May 5, 2024
Vicky Krieps Meets Her Painted Doppelgänger

Vicky Krieps Meets Her Painted Doppelgänger

“Someone told me there’s a painting here that looks just like me,” the actor Vicky Krieps said not long ago, as she climbed the marble stairs of the Neue Galerie, on Fifth Avenue. She wore cowboy boots, a pink Lacoste sweatshirt, a green velvet blazer, and a fuzzy white beret that had belonged to her grandmother; two feathers hung, dream-catcher style, from one ear. Upstairs, she considered the Klimts. “Definitely not that one,” she said, pointing to “The Woman in Gold.” She gestured toward a small half profile of a woman dressed in black. “Perhaps I look a little like her, in the movie,” she said, glancing doubtfully at her sweatshirt.

In Krieps’s new film, “Corsage,” she plays the Empress Elisabeth, who, with her husband, Franz Joseph, ruled the Austro-Hungarian Empire in the late nineteenth century. In “Corsage,” which was directed by Marie Kreutzer, Elisabeth (or Sissi) is by turns willful and melancholic, a reflexive rebel who kicks at the ankles of the Hapsburg hierarchy but is obsessed with her place in it. “Sissi was a little in touch with something ahead of her time,” Krieps said. “She was very vain, she was very strict. In a certain sense, she was very ignorant—but you see signs of something else.”

As in “Phantom Thread,” in which Krieps played the muse-antagonist to Daniel Day-Lewis’s couturier, viewers of “Corsage” spend a lot of time looking at Krieps’s waistline. The Empress was famous for her wasp waist, rumored to be as slim as sixteen inches, which she maintained with orange-slice dinners and leather corsets. (Those puzzled by the film’s name can consult Merriam-Webster: cor-sage, n 1. the waist or bodice of a dress.) At Kreutzer’s urging, costume designers avoided the fuss and flounce of the eighteen-seventies in favor of sleeker styles, but the corsets stayed.

“Corsage,” which grew from an idea that Krieps pitched to Kreutzer, was filmed mostly in Vienna; on some days, Krieps wore a corset for fourteen hours. “It’s torture,” she said. “It cuts you in half.” Sometimes the woman strapping her in ended up with blood on her hands. (“Tighter,” Sissi growls at her maid.) “No man would ever wear one for even five minutes,” Krieps said.

In retrospect, Krieps thinks that spending so much time in a corset was a mistake. “You can’t cry, you can’t really get angry,” Krieps said. “Yes, that’s now in the film—but the film is also about her rebelling, having the breath of air you want her to have.”

### Data extract

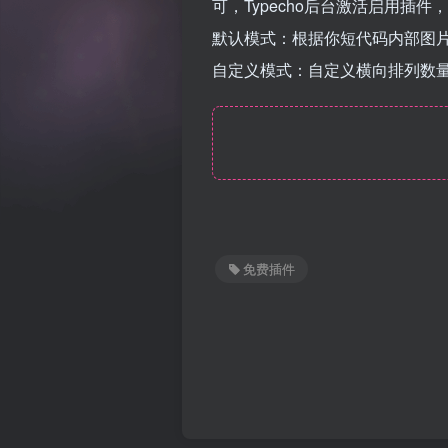
可，Typecho后台激活启用插
默认模式：根据你短代码内部图
自定义模式：自定义横向排列数
免费插件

### Task details
Transcribe the passage of the Vicky Krieps article that opens with the words containing "May 5, 2024" and closes with "at her sweatshirt.".

### Written response
May 5, 2024
Vicky Krieps Meets Her Painted Doppelgänger

Vicky Krieps Meets Her Painted Doppelgänger

“Someone told me there’s a painting here that looks just like me,” the actor Vicky Krieps said not long ago, as she climbed the marble stairs of the Neue Galerie, on Fifth Avenue. She wore cowboy boots, a pink Lacoste sweatshirt, a green velvet blazer, and a fuzzy white beret that had belonged to her grandmother; two feathers hung, dream-catcher style, from one ear. Upstairs, she considered the Klimts. “Definitely not that one,” she said, pointing to “The Woman in Gold.” She gestured toward a small half profile of a woman dressed in black. “Perhaps I look a little like her, in the movie,” she said, glancing doubtfully at her sweatshirt.